2) A lack of voltage as compared to ground simply means that there is no potential between that point and ground - that is, there is no difference in electrical pressure between the point that you are measuring and ground. If you were to attach a wire between those two points, no electrons would flow. This does not mean that there is a problem at this point unless you're measuring a point that is supposed to have some sort of potential to ground.
3) You should not read much, if any, DC voltage on the left or right side of the footswitch - these are your input and output poles, and depending on the switch position they're either grounded or there is a capacitor between these points and any DC voltage source. The center pole may show potential to ground on the top terminal only but that will depend on the position of the switch as well. If the switch is currently completing the ON/OFF indicator LED circuit to ground, you will not read DC voltage ANYWHERE on the switch. If the switch is not completing that circuit, then you will see something in the range of your power supply voltage on the top center position ONLY.

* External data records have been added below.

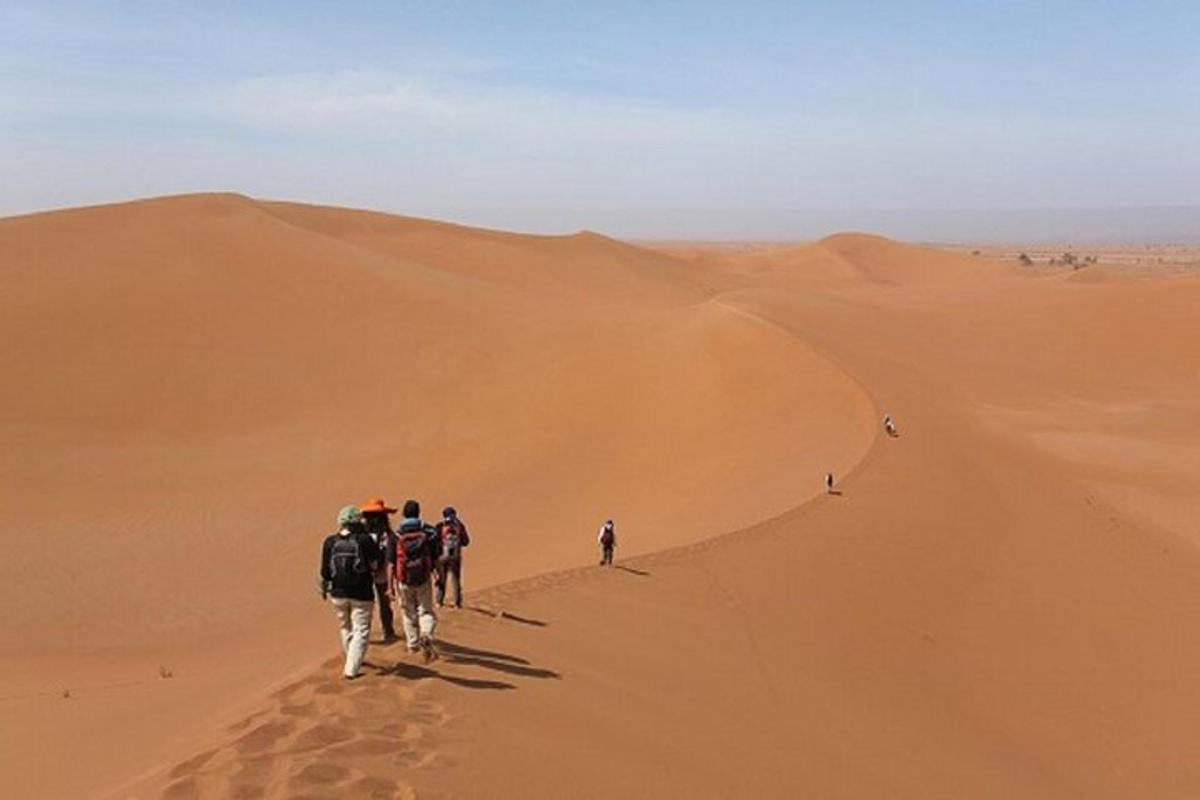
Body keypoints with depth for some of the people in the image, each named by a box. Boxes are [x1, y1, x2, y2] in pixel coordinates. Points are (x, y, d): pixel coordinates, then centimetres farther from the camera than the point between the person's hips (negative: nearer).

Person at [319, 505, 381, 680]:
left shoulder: (330, 541, -5)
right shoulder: (365, 540, -15)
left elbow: (325, 570, 1)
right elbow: (375, 564, -8)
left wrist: (324, 587, 16)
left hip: (338, 593, 4)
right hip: (361, 593, -4)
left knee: (346, 628, 23)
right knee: (361, 631, 5)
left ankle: (352, 662, 39)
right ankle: (351, 669, -3)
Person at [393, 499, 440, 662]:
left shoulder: (397, 535, -6)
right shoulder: (429, 532, -4)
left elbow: (391, 562, -6)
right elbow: (436, 557, 1)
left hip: (404, 580, 0)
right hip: (424, 579, 0)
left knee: (409, 613, 16)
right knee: (426, 611, 8)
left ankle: (413, 644, 25)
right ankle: (427, 636, -18)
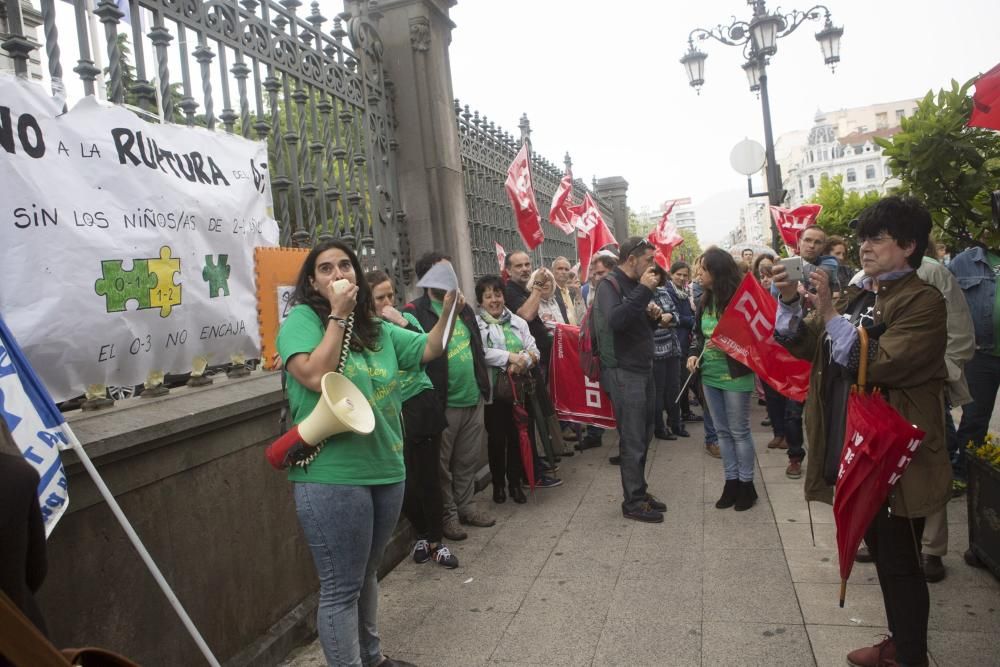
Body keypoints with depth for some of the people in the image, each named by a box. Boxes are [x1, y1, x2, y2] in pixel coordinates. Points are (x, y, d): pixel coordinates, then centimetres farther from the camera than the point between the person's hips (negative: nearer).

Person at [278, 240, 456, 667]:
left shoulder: (377, 328, 12)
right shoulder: (301, 319, -7)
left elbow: (428, 349, 15)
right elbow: (316, 376, -22)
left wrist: (448, 310, -1)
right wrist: (337, 316, -18)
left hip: (386, 470, 7)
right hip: (332, 479, -7)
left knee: (367, 575, 23)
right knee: (341, 588, 3)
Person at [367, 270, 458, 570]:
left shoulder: (406, 318, 3)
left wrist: (403, 324, -17)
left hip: (420, 407, 1)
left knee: (428, 476, 4)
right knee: (404, 481, 6)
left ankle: (435, 541, 20)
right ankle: (422, 533, 30)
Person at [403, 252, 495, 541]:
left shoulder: (463, 308, 14)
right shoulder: (415, 311, -10)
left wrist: (483, 384, 19)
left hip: (473, 399, 7)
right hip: (443, 404, -6)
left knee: (468, 460, 16)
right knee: (442, 463, 6)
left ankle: (466, 506, 31)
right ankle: (448, 513, 20)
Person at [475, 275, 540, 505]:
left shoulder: (518, 322, 11)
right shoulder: (476, 324, -2)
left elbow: (534, 350, 5)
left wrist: (522, 362, -15)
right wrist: (510, 357, -17)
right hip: (493, 391, -3)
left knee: (516, 436, 6)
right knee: (496, 438, 4)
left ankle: (515, 483, 21)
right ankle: (498, 484, 21)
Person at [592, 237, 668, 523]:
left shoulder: (634, 285, 15)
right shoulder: (609, 285, -12)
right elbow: (615, 320, -31)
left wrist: (652, 316, 2)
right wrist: (644, 291, -27)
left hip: (643, 369, 9)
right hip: (623, 372, -9)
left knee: (643, 436, 15)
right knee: (632, 440, -4)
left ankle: (639, 492, 27)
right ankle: (632, 502, 7)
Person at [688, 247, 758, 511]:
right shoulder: (705, 300, 5)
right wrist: (694, 354, -3)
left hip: (735, 376, -6)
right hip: (710, 375, 7)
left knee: (739, 431, 4)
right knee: (722, 431, 13)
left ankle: (746, 484, 18)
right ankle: (731, 482, 23)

If you do not see voltage on the center top terminal of your switch, it is either currently in the "effect on" position, or there is a problem upstream of that point. That is, unless you have a bridge or a whisker or something shorting out the connections on your bypass switch.
-----
A lesson that stuck with me from my apprenticeship: In a troubleshooting mindset, you need to know what measurement you expect to see *before* you take a reading. Otherwise it's just meaningless data.
That's where this board comes in. We can help to interpret the data that you provide, but remember that none of us is sitting at your bench with a meter or an audio probe. We can only see what is in focus and unobscured in your photos, and we can only interpret voltages if we know for certain where that measurement was taken.
Truthfully, I get it. I know where you're at, because I was right where you are a little less than a year ago when I was first getting back into the whole DIY pedal thing. I built a Klon that never got finished because I got too hasty with condemning components and eventually ended up ripping out a bunch of traces while de-soldering. I posted a thread on another forum where I even questioned if my PCB was defective...which is a little less common than, say, getting a bad resistor. Which is to say; buy a lottery ticket if you get a defective PCB.
Confirm those voltage readings for us, and it would probably be a good idea to build yourself an audio probe as well.
Stickman393
Well-known member
Sometimes that's all you can do, de-soldering can lead to board damage. I've scrapped boards in the past; I built an unpleasant surprise that lived up to it's namesake.
Solid core wire is a good way to go: no whiskers. I personally tend to use 26awg. Just be careful not to put any strain on those wire to board connections and you should be fine.
Solid core wire is a good way to go: no whiskers. I personally tend to use 26awg. Just be careful not to put any strain on those wire to board connections and you should be fine.